The government has “achieved very little” in reforms to Great Britain’s railways six years after identifying the need for big changes to improve the situation for passengers and taxpayers, according to an influential parliamentary committee.
MPs on the cross-party public accounts committee said the Department for Transport has not paid enough attention to the needs of passengers or taxpayers, six years after a botched introduction of new timetables led to chaos on the rail network and a widespread consensus that deep changes were needed.
The government has identified some changes to make to the governance of Britain’s railways, but “many of the proposed reforms and associated benefits are largely on hold until the next parliament when legislation can be passed”, the MPs wrote in a report published on Monday.
“While the department is fully aware of what is important to passengers, it has not delivered on the basic things that matter most,” the report said. It added that “poor performance persists across the rail network”, highlighting that 13.7% of trains were delayed and 3.8% were cancelled in the 2022-23 operating year.
Parliament will be dissolved on Thursday, after Rishi Sunak called a general election for 4 July. The government is scrambling to get through final pieces of legislation before MPs lose their seats, and parliamentary committees are also racing to finish work before they are disbanded.
The public accounts committee said there remains a huge amount of work to be done to realise some of the ambition of reforms to the railways planned by the former prime minister Boris Johnson.
Johnson announced plans in 2021 to bring in changes that would lead to rapid improvements on Britain’s railways, including a central pledge to set up Great British Railways, a “guiding mind” to oversee the network.
Great British Railways (GBR) has still not been set up, despite an original planned launch for March 2024. That has delayed potential savings of up to £1.5bn a year, and the government has still not agreed on fundamental issues such as GBR’s independence, how it would work with commercial operators, and how fares would be set.
The Labour party has also committed to setting up GBR if – as polls indicate – it leads the next government.
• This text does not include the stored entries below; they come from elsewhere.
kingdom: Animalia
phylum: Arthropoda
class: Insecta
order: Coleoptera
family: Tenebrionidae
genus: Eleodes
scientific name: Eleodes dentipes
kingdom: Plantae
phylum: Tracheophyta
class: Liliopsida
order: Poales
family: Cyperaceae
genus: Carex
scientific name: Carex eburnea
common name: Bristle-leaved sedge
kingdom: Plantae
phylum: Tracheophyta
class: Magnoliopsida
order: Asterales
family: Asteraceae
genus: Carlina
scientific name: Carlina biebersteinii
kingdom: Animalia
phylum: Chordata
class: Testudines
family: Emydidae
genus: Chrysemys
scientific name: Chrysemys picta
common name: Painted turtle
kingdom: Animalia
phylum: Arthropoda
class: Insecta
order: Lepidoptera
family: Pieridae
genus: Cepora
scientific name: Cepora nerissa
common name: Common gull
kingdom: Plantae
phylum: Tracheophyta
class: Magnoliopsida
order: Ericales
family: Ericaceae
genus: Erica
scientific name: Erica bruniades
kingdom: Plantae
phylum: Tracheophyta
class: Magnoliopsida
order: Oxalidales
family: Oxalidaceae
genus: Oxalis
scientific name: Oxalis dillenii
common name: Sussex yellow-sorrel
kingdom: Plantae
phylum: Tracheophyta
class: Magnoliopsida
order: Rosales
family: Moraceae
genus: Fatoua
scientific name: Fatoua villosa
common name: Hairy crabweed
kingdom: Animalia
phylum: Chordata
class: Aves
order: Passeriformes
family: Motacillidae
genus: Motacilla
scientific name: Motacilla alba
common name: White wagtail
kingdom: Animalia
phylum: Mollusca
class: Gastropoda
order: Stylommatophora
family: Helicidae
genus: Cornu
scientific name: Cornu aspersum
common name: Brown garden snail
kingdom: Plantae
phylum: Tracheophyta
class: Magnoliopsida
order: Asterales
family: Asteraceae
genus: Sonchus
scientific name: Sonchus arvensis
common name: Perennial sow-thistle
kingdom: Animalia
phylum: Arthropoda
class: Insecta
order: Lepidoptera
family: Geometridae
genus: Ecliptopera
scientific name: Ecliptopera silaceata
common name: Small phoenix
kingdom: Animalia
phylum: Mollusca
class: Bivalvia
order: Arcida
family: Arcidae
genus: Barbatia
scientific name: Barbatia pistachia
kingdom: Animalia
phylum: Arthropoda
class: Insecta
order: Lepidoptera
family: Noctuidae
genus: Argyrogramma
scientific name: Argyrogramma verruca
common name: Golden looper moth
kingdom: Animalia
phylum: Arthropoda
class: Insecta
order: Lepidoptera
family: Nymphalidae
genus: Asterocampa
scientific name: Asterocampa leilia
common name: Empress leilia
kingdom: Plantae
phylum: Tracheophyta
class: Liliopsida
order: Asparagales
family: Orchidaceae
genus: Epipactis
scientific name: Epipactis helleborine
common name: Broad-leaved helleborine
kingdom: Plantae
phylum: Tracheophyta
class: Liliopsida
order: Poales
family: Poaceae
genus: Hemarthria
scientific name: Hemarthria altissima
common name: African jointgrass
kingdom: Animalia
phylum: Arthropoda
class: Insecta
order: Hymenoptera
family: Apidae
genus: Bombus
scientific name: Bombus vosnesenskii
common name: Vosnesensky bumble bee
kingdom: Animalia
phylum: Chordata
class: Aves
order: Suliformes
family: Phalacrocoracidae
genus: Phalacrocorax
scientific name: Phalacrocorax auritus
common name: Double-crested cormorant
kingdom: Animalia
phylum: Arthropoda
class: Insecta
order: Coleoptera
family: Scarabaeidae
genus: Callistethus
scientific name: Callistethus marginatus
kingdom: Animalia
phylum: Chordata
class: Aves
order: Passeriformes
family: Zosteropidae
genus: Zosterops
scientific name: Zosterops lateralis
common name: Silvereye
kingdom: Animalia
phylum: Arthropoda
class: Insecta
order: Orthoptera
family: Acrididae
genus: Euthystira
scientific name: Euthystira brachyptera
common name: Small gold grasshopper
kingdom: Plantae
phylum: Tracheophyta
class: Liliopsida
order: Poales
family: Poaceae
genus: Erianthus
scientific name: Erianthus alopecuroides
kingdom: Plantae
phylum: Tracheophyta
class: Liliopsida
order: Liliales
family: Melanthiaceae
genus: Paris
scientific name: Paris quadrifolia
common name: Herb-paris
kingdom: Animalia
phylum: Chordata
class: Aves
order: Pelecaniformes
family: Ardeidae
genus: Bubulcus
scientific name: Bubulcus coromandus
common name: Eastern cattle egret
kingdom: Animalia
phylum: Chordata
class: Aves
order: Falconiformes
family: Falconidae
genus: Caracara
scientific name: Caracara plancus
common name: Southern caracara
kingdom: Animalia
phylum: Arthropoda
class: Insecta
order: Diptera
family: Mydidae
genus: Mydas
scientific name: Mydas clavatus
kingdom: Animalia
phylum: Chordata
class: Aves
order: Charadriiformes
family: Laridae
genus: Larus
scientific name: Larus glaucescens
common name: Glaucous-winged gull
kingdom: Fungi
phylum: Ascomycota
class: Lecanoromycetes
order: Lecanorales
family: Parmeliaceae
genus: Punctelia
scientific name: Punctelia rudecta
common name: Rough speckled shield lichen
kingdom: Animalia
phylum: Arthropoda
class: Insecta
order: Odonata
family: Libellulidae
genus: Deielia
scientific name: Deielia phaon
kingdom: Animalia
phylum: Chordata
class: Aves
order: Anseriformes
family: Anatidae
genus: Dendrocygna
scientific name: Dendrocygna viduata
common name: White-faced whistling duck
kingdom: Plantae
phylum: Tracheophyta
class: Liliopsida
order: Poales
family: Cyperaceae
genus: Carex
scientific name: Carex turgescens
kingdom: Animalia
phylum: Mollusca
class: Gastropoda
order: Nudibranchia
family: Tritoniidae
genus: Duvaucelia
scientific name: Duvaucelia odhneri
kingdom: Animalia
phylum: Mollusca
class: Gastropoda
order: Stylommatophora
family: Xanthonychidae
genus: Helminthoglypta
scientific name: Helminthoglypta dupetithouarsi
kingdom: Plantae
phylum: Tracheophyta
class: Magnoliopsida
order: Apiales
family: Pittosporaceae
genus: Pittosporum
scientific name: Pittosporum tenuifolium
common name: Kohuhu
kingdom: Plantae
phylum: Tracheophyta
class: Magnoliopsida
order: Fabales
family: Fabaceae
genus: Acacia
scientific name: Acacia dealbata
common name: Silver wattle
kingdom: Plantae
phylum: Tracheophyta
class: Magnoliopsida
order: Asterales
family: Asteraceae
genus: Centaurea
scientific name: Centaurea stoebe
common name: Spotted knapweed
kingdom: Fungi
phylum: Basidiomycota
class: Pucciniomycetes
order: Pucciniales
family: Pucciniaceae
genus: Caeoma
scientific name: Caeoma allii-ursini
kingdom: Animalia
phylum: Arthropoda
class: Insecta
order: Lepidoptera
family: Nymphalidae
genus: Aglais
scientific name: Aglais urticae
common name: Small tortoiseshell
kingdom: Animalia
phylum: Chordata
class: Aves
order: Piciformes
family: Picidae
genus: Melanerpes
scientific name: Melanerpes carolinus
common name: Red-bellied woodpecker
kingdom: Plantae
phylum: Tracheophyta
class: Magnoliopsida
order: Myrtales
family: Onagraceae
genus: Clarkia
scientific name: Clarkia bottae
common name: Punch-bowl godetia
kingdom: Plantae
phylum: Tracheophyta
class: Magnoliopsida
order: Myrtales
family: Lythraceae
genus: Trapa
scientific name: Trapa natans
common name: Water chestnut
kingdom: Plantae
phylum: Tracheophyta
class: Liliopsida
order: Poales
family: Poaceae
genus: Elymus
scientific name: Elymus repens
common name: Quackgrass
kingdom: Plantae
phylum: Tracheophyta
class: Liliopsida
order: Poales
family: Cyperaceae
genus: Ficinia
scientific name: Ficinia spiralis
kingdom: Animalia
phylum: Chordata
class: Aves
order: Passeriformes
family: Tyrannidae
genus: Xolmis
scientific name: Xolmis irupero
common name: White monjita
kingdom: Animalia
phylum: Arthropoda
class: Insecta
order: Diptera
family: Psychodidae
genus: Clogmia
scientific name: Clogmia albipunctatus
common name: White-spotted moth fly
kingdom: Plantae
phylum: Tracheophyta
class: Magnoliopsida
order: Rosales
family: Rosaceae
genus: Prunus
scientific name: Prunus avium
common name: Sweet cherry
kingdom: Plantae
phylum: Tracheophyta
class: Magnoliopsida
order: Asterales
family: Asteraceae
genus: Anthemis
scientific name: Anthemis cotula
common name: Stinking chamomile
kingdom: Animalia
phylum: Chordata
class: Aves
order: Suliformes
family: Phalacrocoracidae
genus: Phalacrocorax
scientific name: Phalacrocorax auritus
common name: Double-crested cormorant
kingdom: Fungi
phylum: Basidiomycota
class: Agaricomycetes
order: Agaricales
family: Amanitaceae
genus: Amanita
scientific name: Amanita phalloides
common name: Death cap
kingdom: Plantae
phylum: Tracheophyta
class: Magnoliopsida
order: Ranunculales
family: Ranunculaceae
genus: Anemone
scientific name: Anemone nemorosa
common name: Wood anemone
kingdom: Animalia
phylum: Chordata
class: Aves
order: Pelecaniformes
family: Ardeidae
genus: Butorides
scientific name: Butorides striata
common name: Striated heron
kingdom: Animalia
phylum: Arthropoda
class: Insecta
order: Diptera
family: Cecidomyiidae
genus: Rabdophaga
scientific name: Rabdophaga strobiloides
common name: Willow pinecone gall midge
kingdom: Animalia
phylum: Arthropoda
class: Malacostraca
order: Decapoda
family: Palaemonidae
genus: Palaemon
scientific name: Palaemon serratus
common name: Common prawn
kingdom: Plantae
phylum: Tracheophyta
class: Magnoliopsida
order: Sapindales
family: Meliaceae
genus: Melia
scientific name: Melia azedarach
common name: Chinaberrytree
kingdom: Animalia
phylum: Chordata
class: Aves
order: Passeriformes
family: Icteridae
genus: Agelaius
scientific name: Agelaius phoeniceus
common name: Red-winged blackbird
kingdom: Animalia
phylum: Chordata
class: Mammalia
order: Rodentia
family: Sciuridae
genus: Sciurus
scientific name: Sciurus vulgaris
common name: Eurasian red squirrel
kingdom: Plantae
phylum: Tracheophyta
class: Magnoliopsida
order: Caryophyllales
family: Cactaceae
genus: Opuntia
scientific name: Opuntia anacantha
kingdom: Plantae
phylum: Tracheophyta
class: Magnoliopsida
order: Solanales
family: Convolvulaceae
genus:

Yet the MPs on the committee also said that there had not been enough focus on shorter-term improvements that will not require legislation.
“We are not convinced that the department has paid sufficient attention, in advance of the delayed creation of Great British Railways, to the changes it can make now to improve the situation for passengers and taxpayers,” it wrote. There is no “real sense of urgency” in proposed improvements that could go ahead before GBR, the MPs wrote.
Michael Solomon Williams, from the Campaign for Better Transport, said: “Rail reform is taking far too long, leaving passengers to bear the brunt of a system not currently fit for purpose. The government must implement much-needed reforms that prioritise passengers and invest in creating a financially stable railway that benefits the whole economy as a matter of urgency.”
The report also criticised the state of affairs for disabled users or others with special access needs.
The Department for Transport declined to comment before the general election.